WHAT YOU HAVE TO DO: Update the listing by replacing "bbox" with "bounding box" and leave everything else unchanged. Leave the pictures out of your answer.
====================
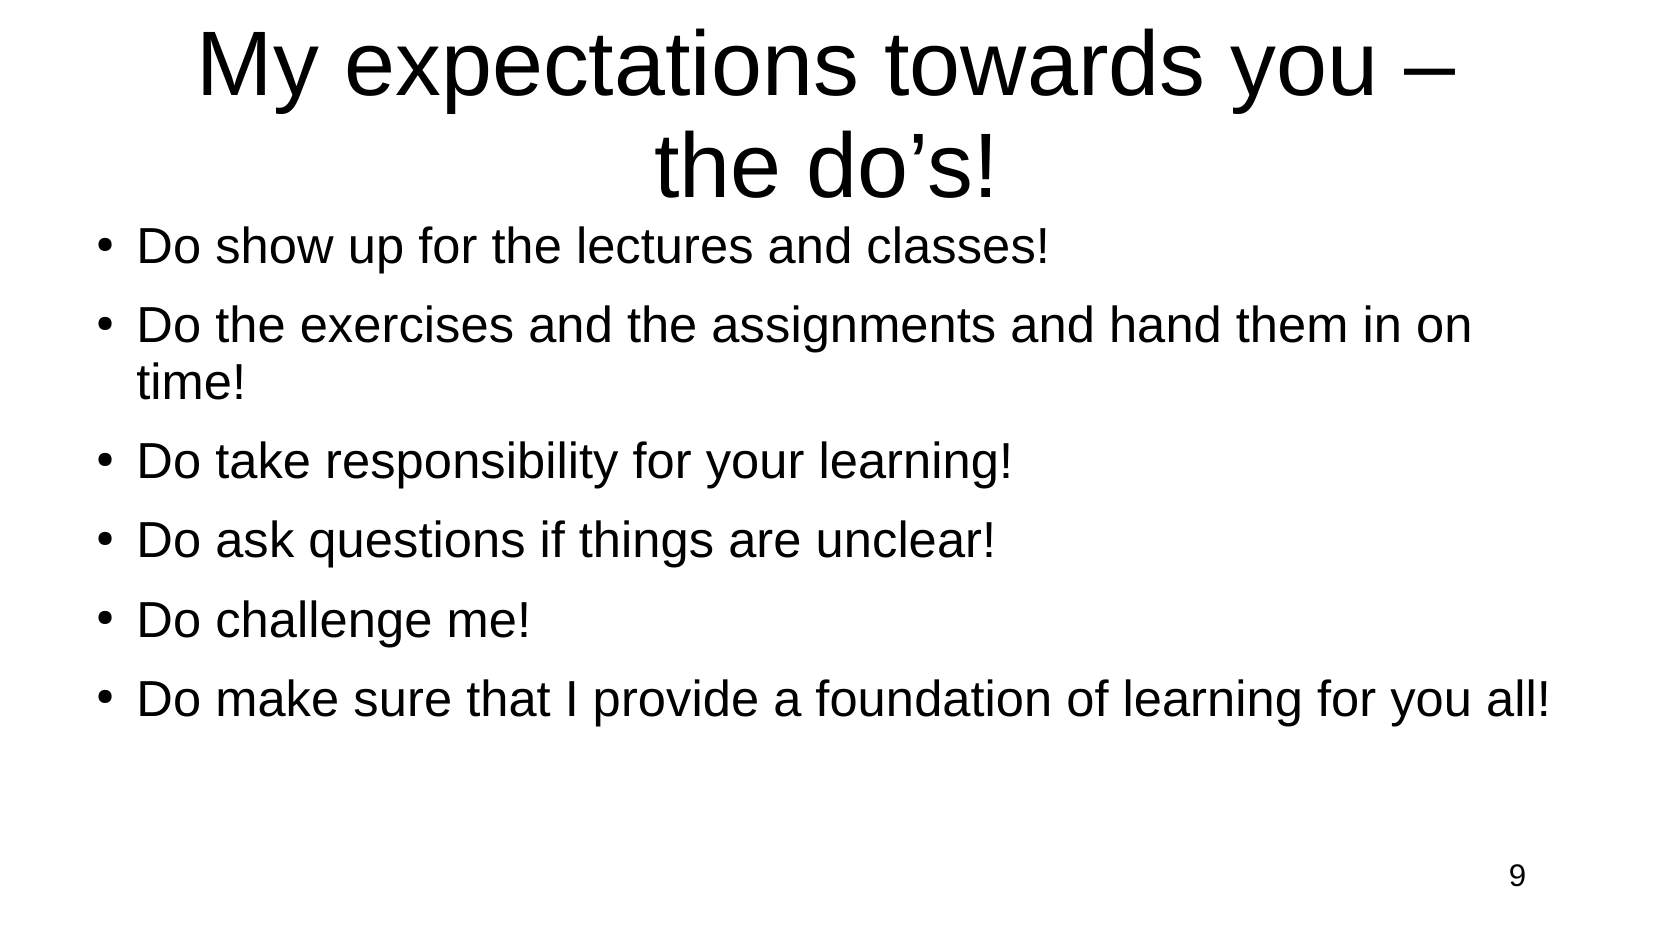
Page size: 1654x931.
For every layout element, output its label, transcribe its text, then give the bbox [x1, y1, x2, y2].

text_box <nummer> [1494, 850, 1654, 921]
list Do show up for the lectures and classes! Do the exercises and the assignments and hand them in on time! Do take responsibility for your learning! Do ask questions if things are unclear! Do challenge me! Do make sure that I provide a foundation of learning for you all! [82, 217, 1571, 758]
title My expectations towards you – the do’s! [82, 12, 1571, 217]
====================
RESULT OF THE EXERCISE:
Page size: 1654x931.
For every layout element, output its label, transcribe its text, then give the bounding box [x1, y1, x2, y2].

text_box <nummer> [1494, 850, 1654, 921]
list Do show up for the lectures and classes! Do the exercises and the assignments and hand them in on time! Do take responsibility for your learning! Do ask questions if things are unclear! Do challenge me! Do make sure that I provide a foundation of learning for you all! [82, 217, 1571, 758]
title My expectations towards you – the do’s! [82, 12, 1571, 217]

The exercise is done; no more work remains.